For short videos (<10 min), consider `SAMPLE_INTERVAL_SEC=5` for finer coverage.

## Troubleshooting

- **OOM / killed process**: The v2 pipeline never holds more than 1 frame in memory during Pass 1. If still OOM, increase `SAMPLE_INTERVAL_SEC` to 15-20.
- **All emotions "neutral"**: DeepFace model couldn't download (proxy block). Pass 1 smile detection still works — look at the `num_smiles` field in the manifest.
- **Face crop is wrong person**: The pipeline picks the largest detected face. In screenshare mode, this may be a profile picture rather than a webcam face. Check the full frame to verify.
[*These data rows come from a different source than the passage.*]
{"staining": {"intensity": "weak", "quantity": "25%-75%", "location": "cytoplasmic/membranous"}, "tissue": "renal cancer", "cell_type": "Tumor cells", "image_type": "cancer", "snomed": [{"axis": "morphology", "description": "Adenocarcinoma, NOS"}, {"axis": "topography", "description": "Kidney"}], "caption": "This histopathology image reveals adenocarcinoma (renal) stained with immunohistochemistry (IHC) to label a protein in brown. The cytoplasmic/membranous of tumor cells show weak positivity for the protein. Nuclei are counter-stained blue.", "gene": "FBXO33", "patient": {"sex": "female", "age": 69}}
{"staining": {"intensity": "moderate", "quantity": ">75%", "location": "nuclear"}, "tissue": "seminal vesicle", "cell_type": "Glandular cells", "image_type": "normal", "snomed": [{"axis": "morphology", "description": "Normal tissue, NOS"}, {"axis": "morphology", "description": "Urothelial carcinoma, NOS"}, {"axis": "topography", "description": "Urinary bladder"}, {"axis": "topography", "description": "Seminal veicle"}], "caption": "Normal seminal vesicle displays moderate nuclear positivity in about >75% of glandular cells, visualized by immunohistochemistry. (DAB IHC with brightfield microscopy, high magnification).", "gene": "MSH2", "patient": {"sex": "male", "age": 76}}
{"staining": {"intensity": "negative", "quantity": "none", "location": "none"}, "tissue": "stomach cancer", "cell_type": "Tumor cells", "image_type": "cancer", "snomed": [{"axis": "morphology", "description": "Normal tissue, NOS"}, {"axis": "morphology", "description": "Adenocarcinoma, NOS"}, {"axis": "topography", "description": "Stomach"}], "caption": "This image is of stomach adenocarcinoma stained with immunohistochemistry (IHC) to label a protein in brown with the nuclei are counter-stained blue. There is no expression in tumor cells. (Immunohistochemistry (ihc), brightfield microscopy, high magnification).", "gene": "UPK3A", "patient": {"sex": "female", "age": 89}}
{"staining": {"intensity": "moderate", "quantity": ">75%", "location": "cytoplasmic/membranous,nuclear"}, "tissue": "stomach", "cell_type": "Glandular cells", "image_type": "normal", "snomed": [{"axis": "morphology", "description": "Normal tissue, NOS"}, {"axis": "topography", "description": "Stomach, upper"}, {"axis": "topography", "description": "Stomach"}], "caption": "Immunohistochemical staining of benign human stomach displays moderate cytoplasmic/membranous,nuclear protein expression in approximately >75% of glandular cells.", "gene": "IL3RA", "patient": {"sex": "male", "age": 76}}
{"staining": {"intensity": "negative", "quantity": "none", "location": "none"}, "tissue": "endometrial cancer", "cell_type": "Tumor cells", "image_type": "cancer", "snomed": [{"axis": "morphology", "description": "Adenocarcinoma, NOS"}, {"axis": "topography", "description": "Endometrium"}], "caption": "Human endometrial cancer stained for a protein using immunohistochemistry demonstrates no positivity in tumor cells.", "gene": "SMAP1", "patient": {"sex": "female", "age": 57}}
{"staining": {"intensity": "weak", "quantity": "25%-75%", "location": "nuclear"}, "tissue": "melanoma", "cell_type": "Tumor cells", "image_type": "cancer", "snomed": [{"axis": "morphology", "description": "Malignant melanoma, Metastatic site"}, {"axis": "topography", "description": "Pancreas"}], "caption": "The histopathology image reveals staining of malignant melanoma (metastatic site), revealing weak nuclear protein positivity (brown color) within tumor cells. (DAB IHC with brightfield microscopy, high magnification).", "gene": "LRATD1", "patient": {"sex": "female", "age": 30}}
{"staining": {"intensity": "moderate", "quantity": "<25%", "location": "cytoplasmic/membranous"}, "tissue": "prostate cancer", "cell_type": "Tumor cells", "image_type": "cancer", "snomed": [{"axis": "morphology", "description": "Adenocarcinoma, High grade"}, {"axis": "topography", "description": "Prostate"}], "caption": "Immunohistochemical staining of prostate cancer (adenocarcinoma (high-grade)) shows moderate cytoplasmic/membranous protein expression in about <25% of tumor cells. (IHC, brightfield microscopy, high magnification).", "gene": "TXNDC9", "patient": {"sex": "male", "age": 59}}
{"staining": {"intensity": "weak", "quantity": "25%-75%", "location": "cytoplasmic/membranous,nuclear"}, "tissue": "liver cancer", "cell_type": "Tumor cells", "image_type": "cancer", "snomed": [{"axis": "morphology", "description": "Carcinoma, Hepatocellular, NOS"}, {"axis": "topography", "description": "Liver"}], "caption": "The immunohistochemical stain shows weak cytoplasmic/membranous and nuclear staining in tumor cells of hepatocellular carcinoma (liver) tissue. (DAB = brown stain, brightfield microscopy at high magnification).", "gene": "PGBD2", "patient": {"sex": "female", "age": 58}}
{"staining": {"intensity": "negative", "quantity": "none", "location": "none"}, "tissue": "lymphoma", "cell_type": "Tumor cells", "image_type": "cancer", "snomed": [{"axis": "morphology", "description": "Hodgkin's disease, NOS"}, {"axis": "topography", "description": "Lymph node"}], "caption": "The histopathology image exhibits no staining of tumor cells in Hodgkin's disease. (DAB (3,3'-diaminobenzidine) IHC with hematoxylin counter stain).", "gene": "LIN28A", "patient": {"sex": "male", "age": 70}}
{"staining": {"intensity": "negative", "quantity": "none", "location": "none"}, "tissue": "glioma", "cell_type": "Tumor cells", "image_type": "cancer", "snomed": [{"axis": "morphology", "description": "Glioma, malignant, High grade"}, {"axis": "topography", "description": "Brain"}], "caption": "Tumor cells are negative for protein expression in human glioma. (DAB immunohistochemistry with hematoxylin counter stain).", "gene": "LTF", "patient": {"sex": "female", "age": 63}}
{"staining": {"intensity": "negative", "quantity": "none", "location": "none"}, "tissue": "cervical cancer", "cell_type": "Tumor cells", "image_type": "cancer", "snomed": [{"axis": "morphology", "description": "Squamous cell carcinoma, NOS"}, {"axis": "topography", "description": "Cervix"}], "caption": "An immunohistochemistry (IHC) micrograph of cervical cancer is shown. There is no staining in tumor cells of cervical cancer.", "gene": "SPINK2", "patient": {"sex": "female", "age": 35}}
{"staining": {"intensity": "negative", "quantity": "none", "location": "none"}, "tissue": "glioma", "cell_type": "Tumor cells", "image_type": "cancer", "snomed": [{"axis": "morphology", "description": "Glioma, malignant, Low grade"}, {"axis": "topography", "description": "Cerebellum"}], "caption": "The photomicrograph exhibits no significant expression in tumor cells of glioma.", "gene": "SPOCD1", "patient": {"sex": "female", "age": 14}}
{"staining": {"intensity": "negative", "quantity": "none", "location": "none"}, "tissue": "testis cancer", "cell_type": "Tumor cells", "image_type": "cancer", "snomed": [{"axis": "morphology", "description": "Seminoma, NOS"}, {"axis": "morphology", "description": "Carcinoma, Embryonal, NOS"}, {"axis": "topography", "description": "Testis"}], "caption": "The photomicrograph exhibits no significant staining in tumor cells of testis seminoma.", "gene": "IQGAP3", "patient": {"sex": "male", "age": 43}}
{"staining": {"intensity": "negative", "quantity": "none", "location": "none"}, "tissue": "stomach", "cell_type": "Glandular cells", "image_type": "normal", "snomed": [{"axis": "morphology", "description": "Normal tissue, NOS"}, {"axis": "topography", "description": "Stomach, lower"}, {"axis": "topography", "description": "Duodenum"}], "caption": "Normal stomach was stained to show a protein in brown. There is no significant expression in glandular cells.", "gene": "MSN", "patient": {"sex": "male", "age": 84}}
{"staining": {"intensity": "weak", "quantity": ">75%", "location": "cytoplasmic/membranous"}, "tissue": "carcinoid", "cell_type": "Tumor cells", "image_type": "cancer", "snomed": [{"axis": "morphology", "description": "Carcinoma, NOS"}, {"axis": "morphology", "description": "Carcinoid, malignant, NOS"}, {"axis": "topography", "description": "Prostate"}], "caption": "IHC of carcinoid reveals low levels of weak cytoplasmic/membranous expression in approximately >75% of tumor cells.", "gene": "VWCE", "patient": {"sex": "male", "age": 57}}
- **No faces detected**: Zoom gallery recordings with "shared screen with gallery view" work best. Solo speaker view may have the face too close/large for the cascade detector — try lowering `ANALYSIS_SCALE` to 0.3.
- **Background removal artifacts**: rembg's u2net can produce halos around hair. For cleaner results, try the `u2net_human_seg` model: `remove(img, model_name='u2net_human_seg')`.
- **Slow processing**: A 76-minute video takes ~2 minutes for Pass 1, ~15 seconds for Pass 2 (12 candidates), and ~60 seconds for bg removal (4 faces). Most time is in Pass 1 scanning.